Un par de días después recibí otro correo: “Hola Vivina… El Dr la espera en el Zoológico a las 9,30. Por cualquier cosa le paso su número de celular. Mucha suerte. Y no se olvide de ingresar por la puerta principal y pagar el ticket”

Tenía confirmado el gran día.


A estas alturas, venía reformulando y acotando el campo de la descripción etnográfica requerida.
Lo había redirigido hacia la descripción de la Comunidad terapéutica y aquellos aspectos del programa que ellos consideran pueden contribuir a la transformación psíquica de los jóvenes que permiten su posterior reinserción social.
Estos eran los puntos que trataría de explicitar en la entrevista arreglada con el director del programa pocos días después.
Sin embargo, la experiencia misma se encargaría de mostrarme que había actuado con una enorme dosis de ingenuidad.

Una entrevista crucial
Llegué a horario. Como el día que me citaron era también el día de la primavera, había una gran cantidad de familias, con los chicos en la puerta del Zoológico esperando entrar.
También se festeja el día del Estudiante. Hay movimientos de vendedores ambulantes con alimentos, bebidas y golosinas. Incluso se desarrollan preparativos para el recital de varias bandas de música en los jardines de Palermo.
Estos festejos coinciden con un clima de malestar. Varias escuelas públicas están tomadas por estudiantes desde hace más de veinte días, y hasta los estudiantes de Filosofía y Letras se plegaron a los reclamos de protesta.
La primera sorpresa. El Zoológico abre a las diez. Mi cita es a las 9,30.
Veo contingentes que ingresan por Sarmiento. Me acerco, averiguo. No. No puedo pasar aunque le explico verbalmente los motivos de mi visita. Solo acceden los que están anotados de antemano y yo, por supuesto, ni figuro.
Llego a la entrada principal a esperar una eterna media hora.
Una vez adentro, me apresuro hacia el lugar previamente acordado. En una vía lateral y separado por jardines, logro identificar dentro de un grupo a quien se había comunicado por correo y reconocí por la foto de perfil.
Me apresuro, me presento y conduce al Director con quien tenía la cita.
“Tuve que esperar a entrar con el publico” me disculpo, aunque personalmente todavía lo entiendo como un malentendido. “¿Fulana no le dio un pase?” No, y tampoco estaba anotada en la entrada de Sarmiento. Sin embargo ofreció otorgarme un momento para lo cual me invita al sitio de la cita original,  que centraliza las actividades del programa.

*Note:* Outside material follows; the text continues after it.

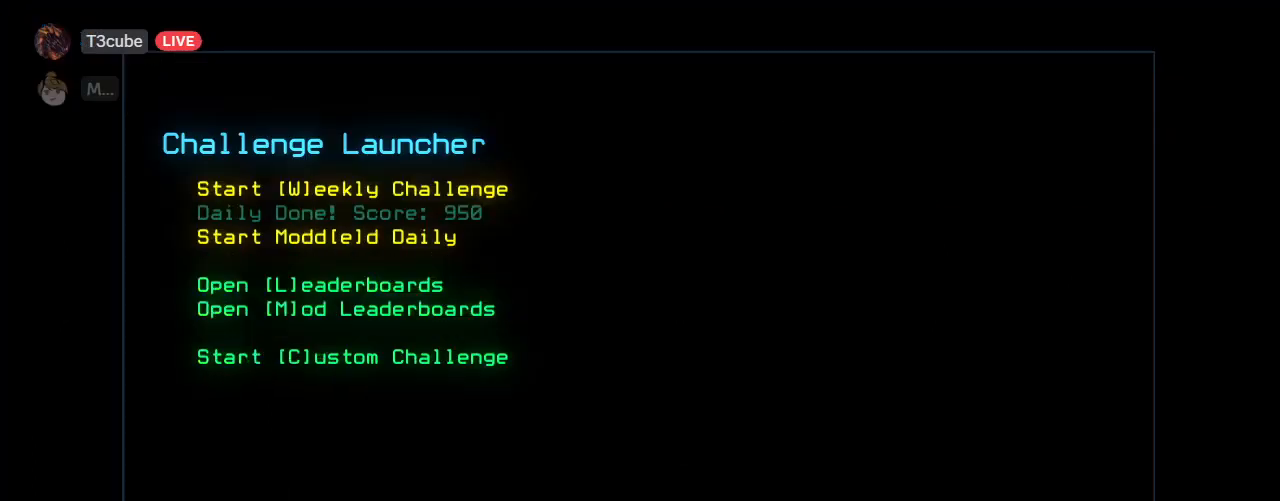
{"keys": [], "events": []}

Me voy dando cuenta que sabe par qué estoy allí. Este supuesto mío se debe a que el doctor mientras caminaba rápidamente me ofrece un libro donde figuran todas las opiniones de cada uno de los miembros del programa. “Hace poco vino a vernos un investigador extranjero. Hizo una tesis con los datos del libro. Ahí tenés todo”
No sé si alcanza a escucharme que las prácticas de campo requieren entrevistas de tipo personal.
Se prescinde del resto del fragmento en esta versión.